His recordings have been released on labels Mute, Parlophone, Domino, Pias, Moshi Moshi, Kitsune, Transgressive, Geffen.

Performance and music direction
Smith is a multi-instrumentalist and provides guitar and keyboard performances, amongst other instruments played by him, on nearly all of his productions.

Smith was appointed and worked as the Musical Director of Lily Allen's Sheezus world tour which played in the UK, Europe, US and Australia.  He played guitar live as well as being responsible for the show's music at large.
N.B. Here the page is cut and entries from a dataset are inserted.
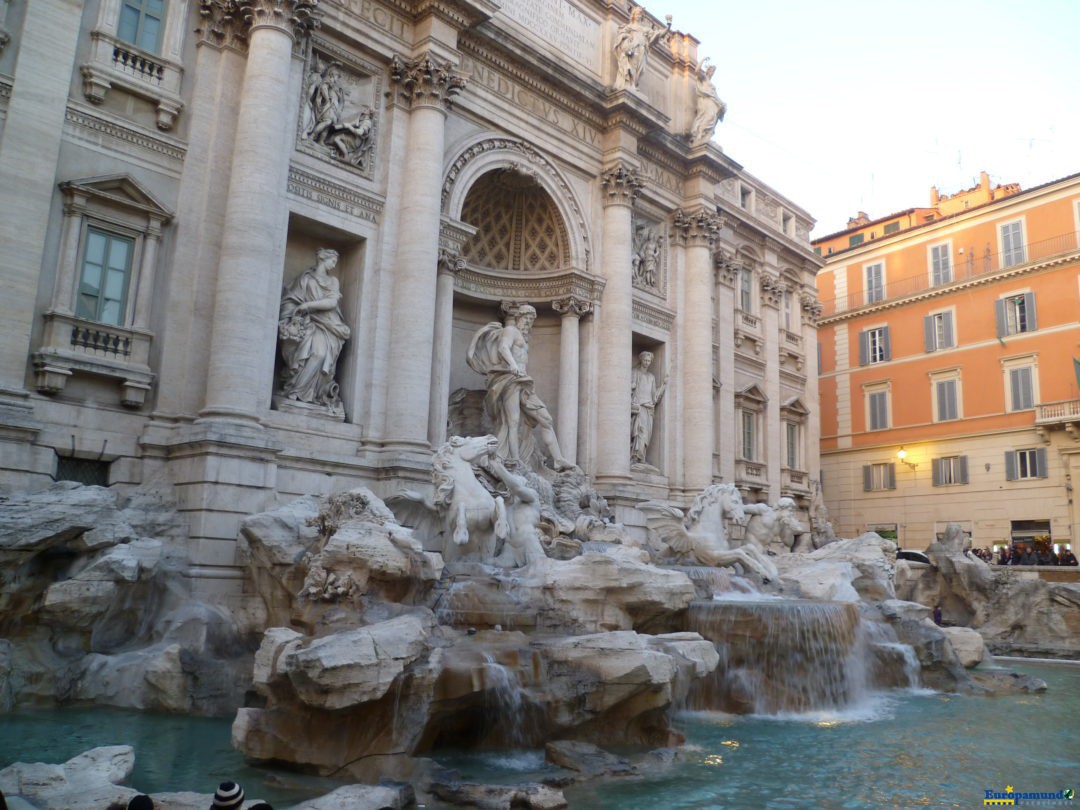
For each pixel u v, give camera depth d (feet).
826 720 53.93
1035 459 140.67
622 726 45.14
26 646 50.83
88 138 64.13
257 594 59.88
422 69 80.59
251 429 64.28
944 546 112.98
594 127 101.60
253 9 70.28
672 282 110.83
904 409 159.63
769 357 132.26
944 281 156.97
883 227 182.29
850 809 35.06
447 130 86.28
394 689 38.42
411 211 78.74
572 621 53.62
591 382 96.99
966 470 149.18
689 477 106.73
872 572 84.53
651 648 45.57
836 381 171.53
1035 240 145.38
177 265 67.15
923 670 68.33
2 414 56.70
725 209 124.06
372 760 37.45
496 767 39.83
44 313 60.75
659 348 109.19
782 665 57.16
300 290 74.08
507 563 63.05
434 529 71.31
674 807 34.78
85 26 65.21
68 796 30.81
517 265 100.73
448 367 83.10
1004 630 102.27
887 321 164.45
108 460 62.80
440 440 81.00
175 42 69.31
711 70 116.16
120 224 65.00
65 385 60.95
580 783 37.68
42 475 58.85
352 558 49.85
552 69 94.17
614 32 105.50
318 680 35.73
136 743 41.57
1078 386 136.46
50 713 47.37
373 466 73.82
In 2019, Luke worked on musical direction for the Raconteurs. 

He has scored the music for a number of film, radio and TV projects.

Remixing
Smith is well known for his remix work including his remixes of "Hotride" by The Prodigy and "After Dark" by Le Tigre in 2004, Perfume by Sparks in 2006, "Nothing But Green Lights" by Tom Vek and "Sister In Love" by Envelopes in 2005, "X-ray" by The Maccabees (band), "Behave" by Charlotte Hatherley and "Reactor Party" by Shitdisco in 2006, "Benedict Arnold" by FrYars in 2008.  Smith going under the name Lagos Boys Choir also remixed the hit singles "Focker" by Late Of The Pier, "Bullet Proof" by La Roux and "Miles Away" by Depeche Mode throughout 2008 and 2009.

Nominations and awards
In 2010, the album Sounds of the Universe was nominated and shortlisted for the Best Alternative Music Album award in the 52nd Annual Grammy Awards.

In 2010, the album Total Life Forever was nominated for the prestigious Mercury Prize.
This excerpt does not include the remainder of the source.